Nel suo report sulla situazione congiunturale (23 maggio 2022, Banca dati Across Ires Lucia Morosini CGIL Bergamo) il sindacato ha segnalato come, “relativamente alle tendenze di fondo dell'economia nazionale, i valori del PIL e degli altri indici macroeconomici più importanti permangono ormai da circa 15 anni al di sotto dei risultati raggiunti nel periodo pre-crisi (2007), specie per quanto riguarda gli investimenti fissi lordi e i consumi delle famiglie. Un'eccezione importante è costituita dalle esportazioni, che continuano a trainare l'economia italiana anche mascherando le criticità strutturali osservate da molti esperti, quali il basso livello degli investimenti pubblici e privati, la ridotta capacità di una parte significativa del sistema-Paese di far fronte al cambiamento tecnologico, il progressivo declino del ruolo della grande impresa, il basso livello dei salari. A proposito di quest'ultimo aspetto – prosegue Peracchi - secondo quanto emerge dalle previsioni economiche di primavera della Commissione europea (aprile 2022), nell'intera Ue ‘si prevede che le retribuzioni dei dipendenti pro-capite aumenteranno’ nominalmente del 3,8% nel 2022 e del 3,7% nel 2023, una crescita che si prospetta però più contenuta per l'Italia: del 2,5% nel 2022, e dell'1,3% il prossimo anno. Considerato l'intero biennio, i lavoratori dipendenti italiani saranno quelli che vedranno crescere meno le loro buste paga in tutta l'Ue”.
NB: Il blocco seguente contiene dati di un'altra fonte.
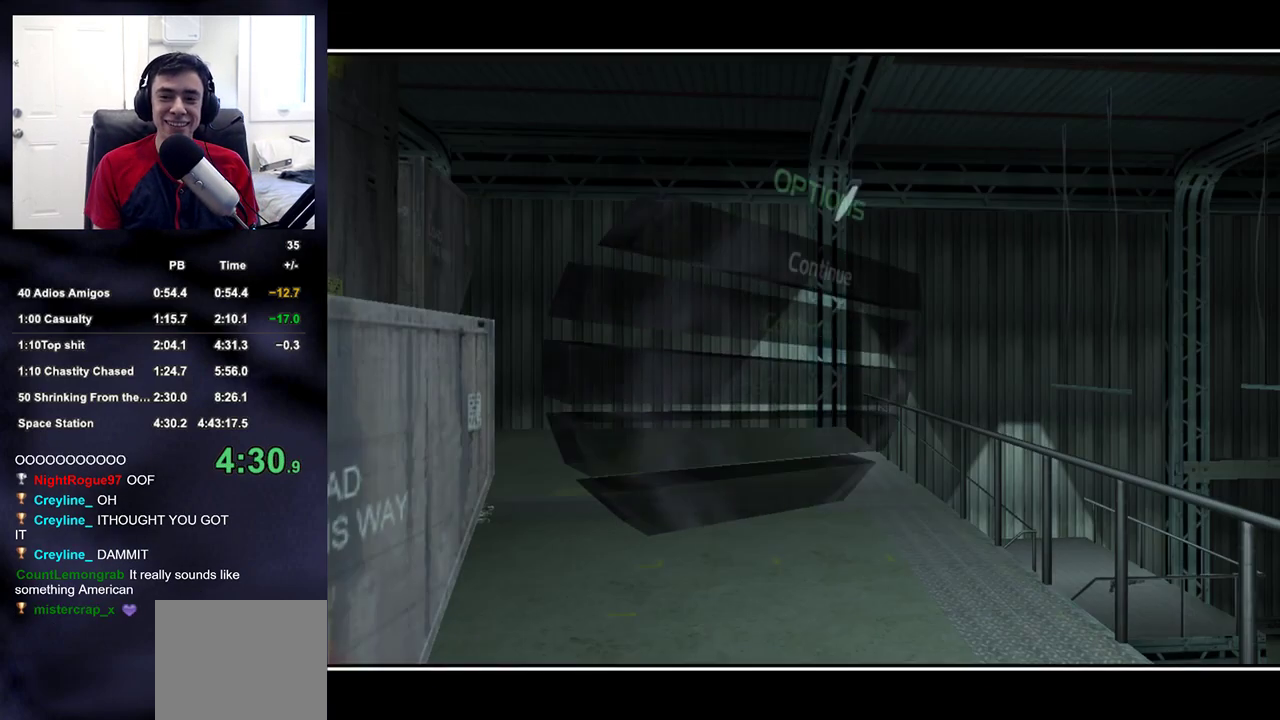
{"buttons": [], "left_stick": "up", "right_stick": "center", "events": [[367, "START", "down"], [383, "left_stick", "up"], [467, "START", "up"]]}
“A causa dell'aumento del costo della vita, il reddito disponibile reale delle famiglie Ue dovrebbe diminuire del 2,8% nel 2022, nonostante le misure di compensazione per il caro-bollette varate dai vari Paesi. Guardando alle retribuzioni reali (tenuto conto, dunque, del costo della vita), Bruxelles prevede che per il 2022 faranno registrare un -2,3%, per poi risalire dello 0,6% nel 2023. In Italia, non solo il calo atteso nel 2022 è più alto della media Ue (-3,2%), ma nel 2023 si stima un'ulteriore contrazione delle retribuzioni reali dell'1%, al contrario di quanto si prevede con riferimento all'andamento generale europeo. Nella provincia di Bergamo, pur in presenza di una situazione critica in linea con quanto rilevato a livello nazionale, anche nel primo trimestre 2022 il sistema produttivo sembra lanciare segnali più incoraggianti, anche per quanto riguarda il progressivo calo, negli ultimi mesi, del ricorso agli ammortizzatori sociali. La produzione industriale, seppur in presenza di prestazioni inferiori alla media regionale, fa registrare ancora prestazioni positive, e, relativamente alle aspettative sugli ordini (valutate per il II trimestre di quest'anno), gli imprenditori - soprattutto gli artigiani - mostrano minore fiducia nella crescita della domanda interna rispetto all'evoluzione di quella estera. Per quanto riguarda l'occupazione, gli ultimi dati relativi al primo trimestre 2022 mostrano un rallentamento sullo stesso periodo dello scorso anno per quanto riguarda il commercio (-0,8%) e i servizi (-1,7%); prosegue invece il recupero dell'occupazione nell'industria (1,4%)”.